TASK REQUIREMENTS — Would you pull every text line out of the records below, word for word, and leave the pictures out of your answer?
------ DATA RECORDS
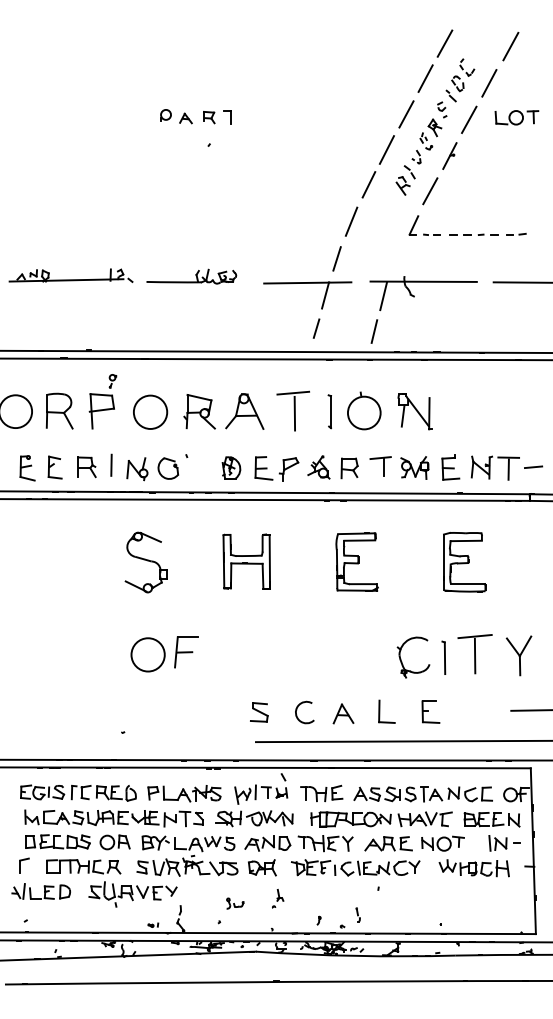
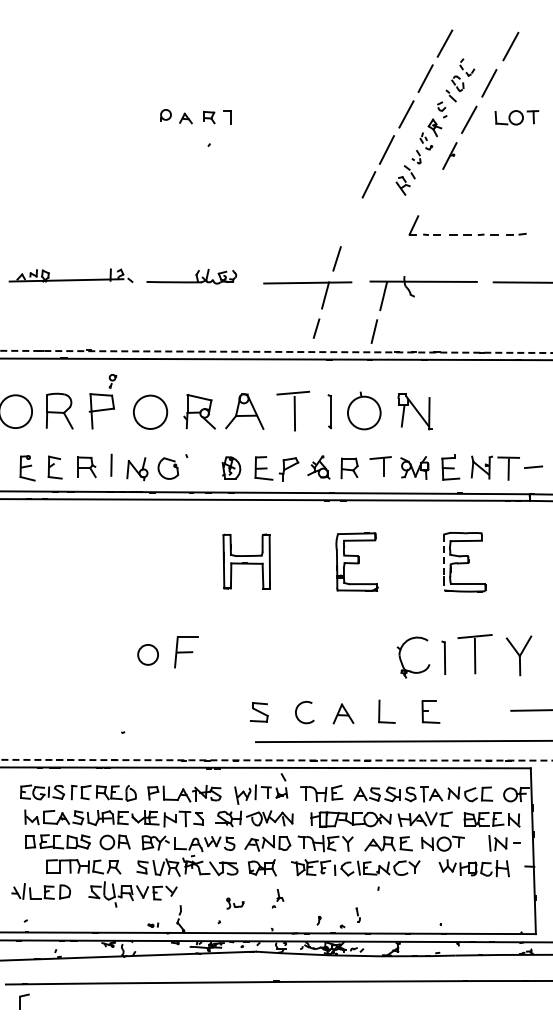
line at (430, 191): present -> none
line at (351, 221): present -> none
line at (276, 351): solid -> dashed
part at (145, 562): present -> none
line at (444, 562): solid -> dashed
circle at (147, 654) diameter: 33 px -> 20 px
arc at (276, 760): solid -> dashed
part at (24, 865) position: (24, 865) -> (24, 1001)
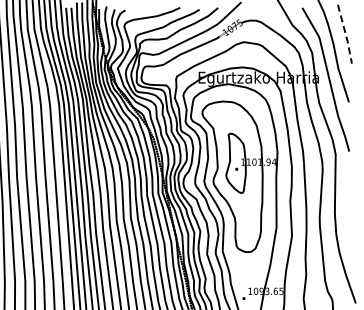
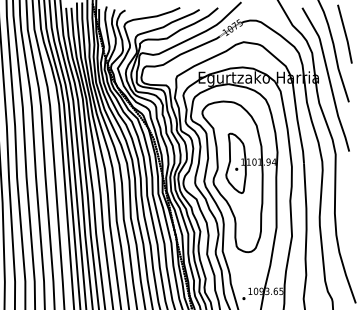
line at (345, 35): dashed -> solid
------------
THE RESPONSE —
line at (430, 191): present -> none
line at (351, 221): present -> none
line at (276, 351): solid -> dashed
part at (145, 562): present -> none
line at (444, 562): solid -> dashed
circle at (147, 654) diameter: 33 px -> 20 px
arc at (276, 760): solid -> dashed
part at (24, 865) position: (24, 865) -> (24, 1001)
line at (345, 35): dashed -> solid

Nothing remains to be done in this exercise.